FedEx Freight, by contrast, sits at the center of the e-commerce and logistics boom. FedEx trucks are part of the circulatory system of the American economy, and their importance is only expected to grow.
The Technical Mechanics: The Divisor That Keeps Everything Aligned
Replacing an index component is not as simple as crossing out one name and inserting another. It is a mathematical operation that requires adjusting the divisor. The divisor is the number by which the sum of all stock prices in the index is divided to calculate the final index value. When component prices change because of a replacement, the divisor must be adjusted so the index does not experience an artificial jump.
S&P Dow Jones Indices will implement this adjustment before the market opens on June 1. The new divisor value will become available through the company’s FTP site beginning Friday, May 29. This is a routine procedure for index providers, but it is critically important for preserving continuity and historical comparability. An index should reflect market changes, not technical distortions.

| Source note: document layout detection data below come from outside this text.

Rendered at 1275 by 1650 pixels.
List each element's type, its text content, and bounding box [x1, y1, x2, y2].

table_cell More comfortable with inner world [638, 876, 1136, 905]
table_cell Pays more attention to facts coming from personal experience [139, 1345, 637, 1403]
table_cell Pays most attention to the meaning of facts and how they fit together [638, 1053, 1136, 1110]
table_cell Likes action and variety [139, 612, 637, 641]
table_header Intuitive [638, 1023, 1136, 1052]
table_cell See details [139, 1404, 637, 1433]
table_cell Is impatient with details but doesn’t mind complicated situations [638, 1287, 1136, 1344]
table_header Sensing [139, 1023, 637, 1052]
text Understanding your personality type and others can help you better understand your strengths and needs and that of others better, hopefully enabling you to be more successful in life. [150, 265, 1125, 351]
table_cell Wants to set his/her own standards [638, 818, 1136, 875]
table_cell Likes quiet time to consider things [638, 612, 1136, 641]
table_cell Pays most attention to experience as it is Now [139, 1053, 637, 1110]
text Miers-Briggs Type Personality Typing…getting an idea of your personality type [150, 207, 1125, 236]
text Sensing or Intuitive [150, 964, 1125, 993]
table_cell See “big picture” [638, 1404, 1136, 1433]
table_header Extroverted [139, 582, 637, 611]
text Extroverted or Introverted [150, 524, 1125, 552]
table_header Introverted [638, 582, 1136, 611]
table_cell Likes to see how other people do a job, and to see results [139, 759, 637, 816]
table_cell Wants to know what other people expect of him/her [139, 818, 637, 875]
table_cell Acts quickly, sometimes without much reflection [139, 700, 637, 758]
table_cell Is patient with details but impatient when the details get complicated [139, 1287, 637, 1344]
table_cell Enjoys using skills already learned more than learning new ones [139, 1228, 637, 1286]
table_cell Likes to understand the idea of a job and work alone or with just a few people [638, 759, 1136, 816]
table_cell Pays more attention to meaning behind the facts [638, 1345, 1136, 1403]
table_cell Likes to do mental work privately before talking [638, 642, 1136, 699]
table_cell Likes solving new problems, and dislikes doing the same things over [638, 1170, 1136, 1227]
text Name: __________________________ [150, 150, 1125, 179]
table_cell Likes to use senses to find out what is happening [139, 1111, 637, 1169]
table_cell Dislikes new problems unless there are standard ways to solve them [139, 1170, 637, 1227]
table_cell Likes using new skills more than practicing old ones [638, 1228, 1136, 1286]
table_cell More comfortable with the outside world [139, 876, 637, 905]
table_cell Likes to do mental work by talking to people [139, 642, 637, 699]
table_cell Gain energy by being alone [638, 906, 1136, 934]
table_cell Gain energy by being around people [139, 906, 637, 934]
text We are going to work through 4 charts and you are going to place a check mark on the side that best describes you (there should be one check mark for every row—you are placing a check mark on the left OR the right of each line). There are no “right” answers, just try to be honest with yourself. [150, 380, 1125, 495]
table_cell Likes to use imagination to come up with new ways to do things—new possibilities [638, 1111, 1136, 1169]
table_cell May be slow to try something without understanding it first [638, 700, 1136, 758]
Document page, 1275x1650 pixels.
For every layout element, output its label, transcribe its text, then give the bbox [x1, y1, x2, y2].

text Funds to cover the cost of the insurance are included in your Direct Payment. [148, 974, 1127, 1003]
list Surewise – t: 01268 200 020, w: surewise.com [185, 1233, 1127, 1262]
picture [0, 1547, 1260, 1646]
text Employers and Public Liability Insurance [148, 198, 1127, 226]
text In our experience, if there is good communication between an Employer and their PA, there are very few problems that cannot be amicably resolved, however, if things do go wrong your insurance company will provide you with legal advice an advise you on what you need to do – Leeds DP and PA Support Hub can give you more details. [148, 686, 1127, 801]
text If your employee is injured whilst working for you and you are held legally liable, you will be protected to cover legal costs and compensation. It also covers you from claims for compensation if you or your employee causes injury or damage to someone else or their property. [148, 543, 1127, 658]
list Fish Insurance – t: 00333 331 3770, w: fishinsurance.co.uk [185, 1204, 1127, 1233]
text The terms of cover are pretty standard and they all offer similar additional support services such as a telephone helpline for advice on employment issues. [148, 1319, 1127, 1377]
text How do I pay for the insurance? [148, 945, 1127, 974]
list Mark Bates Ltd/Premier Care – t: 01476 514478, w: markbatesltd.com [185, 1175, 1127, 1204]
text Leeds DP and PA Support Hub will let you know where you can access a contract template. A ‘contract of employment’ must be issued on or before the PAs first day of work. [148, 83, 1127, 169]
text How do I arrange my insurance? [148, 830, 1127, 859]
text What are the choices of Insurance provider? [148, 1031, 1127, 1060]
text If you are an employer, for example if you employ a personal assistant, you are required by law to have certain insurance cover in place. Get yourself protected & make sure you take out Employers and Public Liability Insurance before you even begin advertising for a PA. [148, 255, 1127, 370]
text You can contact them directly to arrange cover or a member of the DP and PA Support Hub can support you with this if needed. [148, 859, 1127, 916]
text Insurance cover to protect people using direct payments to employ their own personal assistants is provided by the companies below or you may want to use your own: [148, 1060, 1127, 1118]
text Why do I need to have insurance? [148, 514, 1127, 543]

What This Means for Investors
For holders of index funds tracking the Dow Jones Transportation Average, the replacement means automatic rebalancing. Funds following the index will be forced to sell shares of American Airlines and purchase shares of FedEx Freight. This will create additional demand for the new component and additional selling pressure for the old one.
For American Airlines, removal from the index is a blow to prestige, though hardly a catastrophe. Funds tied specifically to the Transportation Average are not large enough to trigger a collapse in the airline’s stock. Nevertheless, the psychological impact could be meaningful: exclusion from a major index is often perceived by the market as a sign of weakness.
For FedEx Freight, inclusion is a moment of triumph. A company that has not even fully completed its spinoff is already gaining a place in the world’s oldest transportation index. It is a signal to the market that FedEx Freight is a serious player worthy of institutional investors’ attention.
June 1 will mark a change in the composition of one of the oldest indices in the world. American Airlines will depart, FedEx Freight will arrive, the divisor will be adjusted, and the market will continue operating as usual. But behind this technical procedure lies a broader story about how the economy evolves, how some industries give way to others, and how even the most venerable institutions must adapt to a new reality.
Trucks have beaten airplanes. Delivering goods has become more important than transporting passengers. And the index born in the age of railroads continues to tell the story of the American economy — only now, it has different heroes.